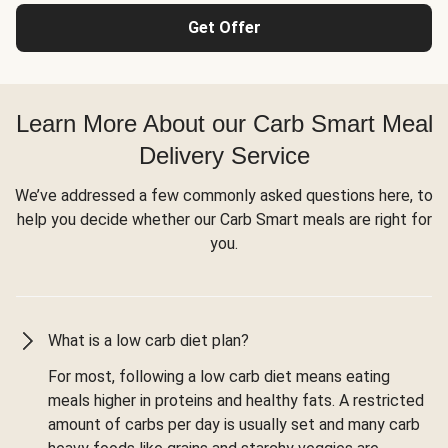
Get Offer
Learn More About our Carb Smart Meal
Delivery Service
We’ve addressed a few commonly asked questions here, to
help you decide whether our Carb Smart meals are right for
you.
What is a low carb diet plan?
For most, following a low carb diet means eating
meals higher in proteins and healthy fats. A restricted
amount of carbs per day is usually set and many carb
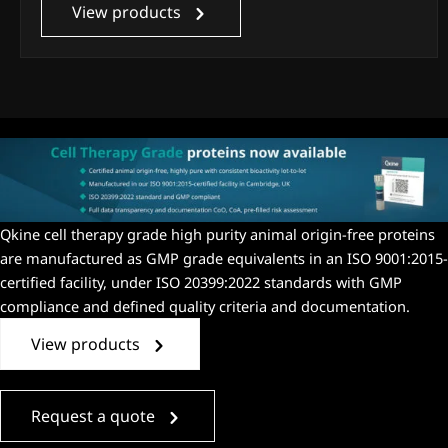
View products
Qkine
cell therapy grade high purity animal origin-free proteins
are manufactured as
GMP grade
equivalent
s
in an
ISO 9001:2015-
certified facility, under ISO 20399:2022 standards with GMP
compliance and
defined quality criteria
and
documentation.
View products
Request a quote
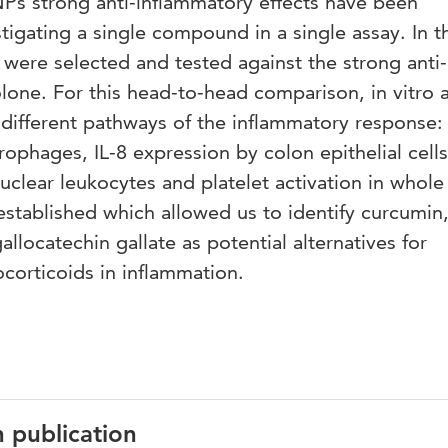
Ps strong anti-inflammatory effects have been
tigating a single compound in a single assay. In t
were selected and tested against the strong anti-
lone. For this head-to-head comparison, in vitro 
different pathways of the inflammatory response
ophages, IL-8 expression by colon epithelial cell
clear leukocytes and platelet activation in whole
stablished which allowed us to identify curcumin
llocatechin gallate as potential alternatives for
corticoids in inflammation.
n publication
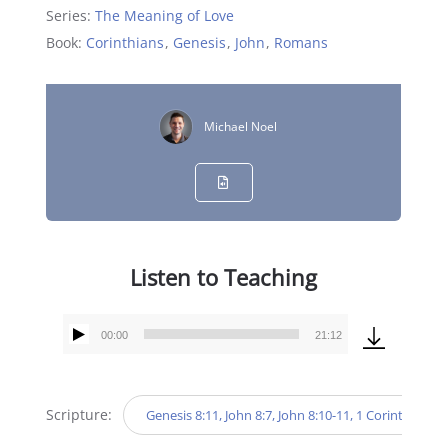
Series:
The Meaning of Love
Book:
Corinthians
,
Genesis
,
John
,
Romans
Michael Noel
Listen to Teaching
00:00
21:12
Audio
Player
Scripture:
Genesis 8:11, John 8:7, John 8:10-11, 1 Corinthians 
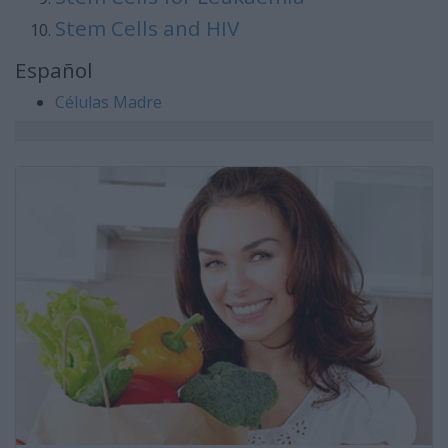
Stem Cells and HIV
Español
Células Madre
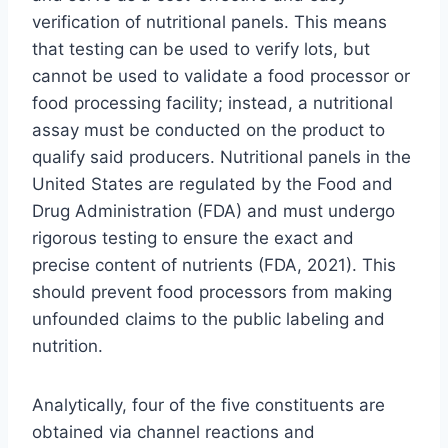
verification of nutritional panels. This means
that testing can be used to verify lots, but
cannot be used to validate a food processor or
food processing facility; instead, a nutritional
assay must be conducted on the product to
qualify said producers. Nutritional panels in the
United States are regulated by the Food and
Drug Administration (FDA) and must undergo
rigorous testing to ensure the exact and
precise content of nutrients (FDA, 2021). This
should prevent food processors from making
unfounded claims to the public labeling and
nutrition.
Analytically, four of the five constituents are
obtained via channel reactions and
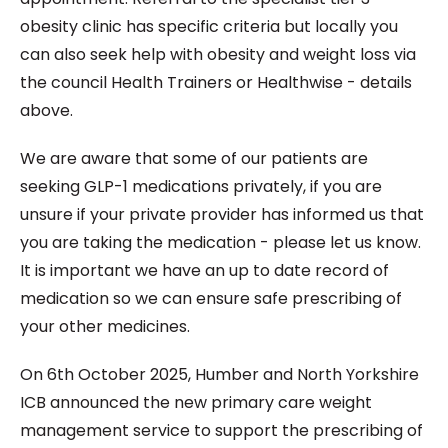
obesity clinic has specific criteria but locally you
can also seek help with obesity and weight loss via
the council Health Trainers or Healthwise - details
above.
We are aware that some of our patients are
seeking GLP-1 medications privately, if you are
unsure if your private provider has informed us that
you are taking the medication - please let us know.
It is important we have an up to date record of
medication so we can ensure safe prescribing of
your other medicines.
On 6th October 2025, Humber and North Yorkshire
ICB announced the new primary care weight
management service to support the prescribing of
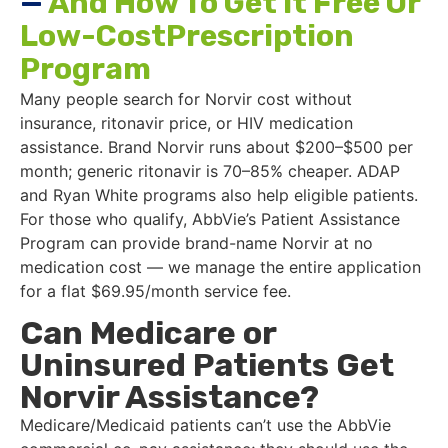
—
And How To Get It Free Or
Low-CostPrescription
Program
Many people search for Norvir cost without
insurance, ritonavir price, or HIV medication
assistance. Brand Norvir runs about $200–$500 per
month; generic ritonavir is 70–85% cheaper. ADAP
and Ryan White programs also help eligible patients.
For those who qualify, AbbVie’s Patient Assistance
Program can provide brand-name Norvir at no
medication cost — we manage the entire application
for a flat $69.95/month service fee.
Can Medicare or
Uninsured Patients Get
Norvir Assistance?
Medicare/Medicaid patients can’t use the AbbVie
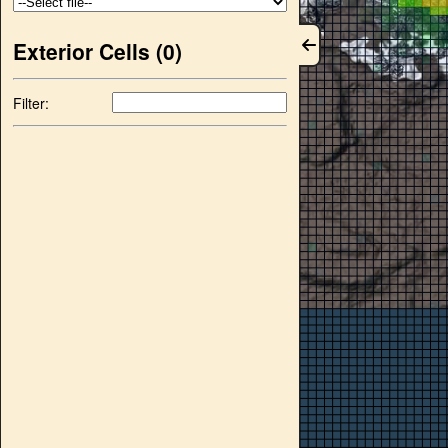
Exterior Cells (
0
)
Filter:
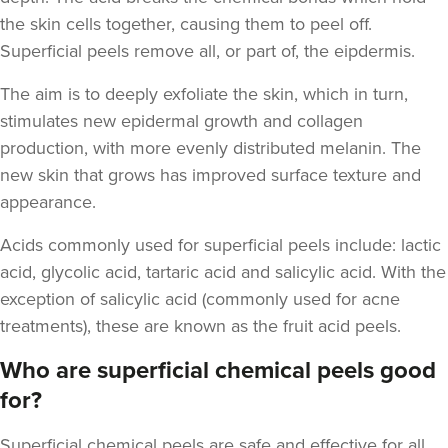
the skin cells together, causing them to peel off.
Superficial peels remove all, or part of, the eipdermis.
The aim is to deeply exfoliate the skin, which in turn,
stimulates new epidermal growth and
collagen
production, with more evenly distributed melanin. The
new skin that grows has improved surface texture and
appearance.
Acids commonly used for superficial peels include
: lactic
acid, glycolic acid, tartaric acid and salicylic acid. With the
exception of salicylic acid (commonly used for acne
treatments), these are known as the fruit acid peels.
Who are superficial chemical peels good
for?
Superficial chemical peels
are safe and effective for all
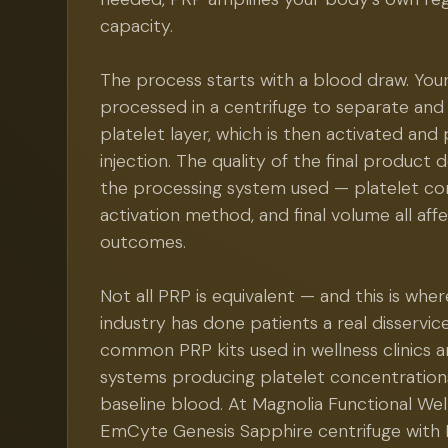
capacity.
The process starts with a blood draw. Your
processed in a centrifuge to separate an
platelet layer, which is then activated and
injection. The quality of the final product
the processing system used — platelet co
activation method, and final volume all affec
outcomes.
Not all PRP is equivalent — and this is wh
industry has done patients a real disservi
common PRP kits used in wellness clinics a
systems producing platelet concentration
baseline blood. At Magnolia Functional Wel
EmCyte Genesis Sapphire centrifuge with 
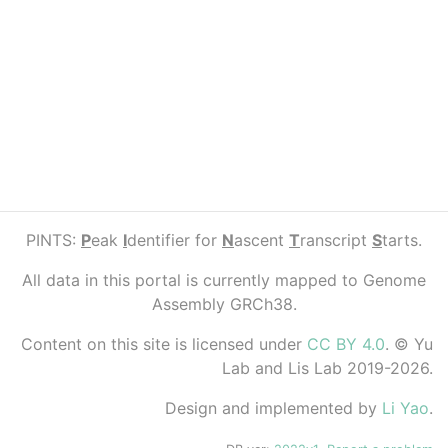
PINTS:
P
eak
I
dentifier for
N
ascent
T
ranscript
S
tarts.
All data in this portal is currently mapped to Genome
Assembly GRCh38.
Content on this site is licensed under
CC BY 4.0
. © Yu
Lab and Lis Lab 2019-2026.
Design and implemented by
Li Yao
.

= Task to carry out =
The answer must be the entries above, printed exactly, with no pictures.

= Answer section =
Get Offer
Learn More About our Carb Smart Meal
Delivery Service
We’ve addressed a few commonly asked questions here, to
help you decide whether our Carb Smart meals are right for
you.
What is a low carb diet plan?
For most, following a low carb diet means eating
meals higher in proteins and healthy fats. A restricted
amount of carbs per day is usually set and many carb
View products
Qkine
cell therapy grade high purity animal origin-free proteins
are manufactured as
GMP grade
equivalent
s
in an
ISO 9001:2015-
certified facility, under ISO 20399:2022 standards with GMP
compliance and
defined quality criteria
and
documentation.
View products
Request a quote
Ps strong anti-inflammatory effects have been
tigating a single compound in a single assay. In t
were selected and tested against the strong anti-
lone. For this head-to-head comparison, in vitro 
different pathways of the inflammatory response
ophages, IL-8 expression by colon epithelial cell
clear leukocytes and platelet activation in whole
stablished which allowed us to identify curcumin
llocatechin gallate as potential alternatives for
corticoids in inflammation.
n publication
Series:
The Meaning of Love
Book:
Corinthians
,
Genesis
,
John
,
Romans
Michael Noel
Listen to Teaching
00:00
21:12
Audio
Player
Scripture:
Genesis 8:11, John 8:7, John 8:10-11, 1 Corinthians 
Stem Cells and HIV
Español
Células Madre
verification of nutritional panels. This means
that testing can be used to verify lots, but
cannot be used to validate a food processor or
food processing facility; instead, a nutritional
assay must be conducted on the product to
qualify said producers. Nutritional panels in the
United States are regulated by the Food and
Drug Administration (FDA) and must undergo
rigorous testing to ensure the exact and
precise content of nutrients (FDA, 2021). This
should prevent food processors from making
unfounded claims to the public labeling and
nutrition.
Analytically, four of the five constituents are
obtained via channel reactions and
obesity clinic has specific criteria but locally you
can also seek help with obesity and weight loss via
the council Health Trainers or Healthwise - details
above.
We are aware that some of our patients are
seeking GLP-1 medications privately, if you are
unsure if your private provider has informed us that
you are taking the medication - please let us know.
It is important we have an up to date record of
medication so we can ensure safe prescribing of
your other medicines.
On 6th October 2025, Humber and North Yorkshire
ICB announced the new primary care weight
management service to support the prescribing of
—
And How To Get It Free Or
Low-CostPrescription
Program
Many people search for Norvir cost without
insurance, ritonavir price, or HIV medication
assistance. Brand Norvir runs about $200–$500 per
month; generic ritonavir is 70–85% cheaper. ADAP
and Ryan White programs also help eligible patients.
For those who qualify, AbbVie’s Patient Assistance
Program can provide brand-name Norvir at no
medication cost — we manage the entire application
for a flat $69.95/month service fee.
Can Medicare or
Uninsured Patients Get
Norvir Assistance?
Medicare/Medicaid patients can’t use the AbbVie
Exterior Cells (
0
)
Filter:
the skin cells together, causing them to peel off.
Superficial peels remove all, or part of, the eipdermis.
The aim is to deeply exfoliate the skin, which in turn,
stimulates new epidermal growth and
collagen
production, with more evenly distributed melanin. The
new skin that grows has improved surface texture and
appearance.
Acids commonly used for superficial peels include
: lactic
acid, glycolic acid, tartaric acid and salicylic acid. With the
exception of salicylic acid (commonly used for acne
treatments), these are known as the fruit acid peels.
Who are superficial chemical peels good
for?
Superficial chemical peels
are safe and effective for all
capacity.
The process starts with a blood draw. Your
processed in a centrifuge to separate an
platelet layer, which is then activated and
injection. The quality of the final product
the processing system used — platelet co
activation method, and final volume all affec
outcomes.
Not all PRP is equivalent — and this is wh
industry has done patients a real disservi
common PRP kits used in wellness clinics a
systems producing platelet concentration
baseline blood. At Magnolia Functional Wel
EmCyte Genesis Sapphire centrifuge with 
PINTS:
P
eak
I
dentifier for
N
ascent
T
ranscript
S
tarts.
All data in this portal is currently mapped to Genome
Assembly GRCh38.
Content on this site is licensed under
CC BY 4.0
. © Yu
Lab and Lis Lab 2019-2026.
Design and implemented by
Li Yao
.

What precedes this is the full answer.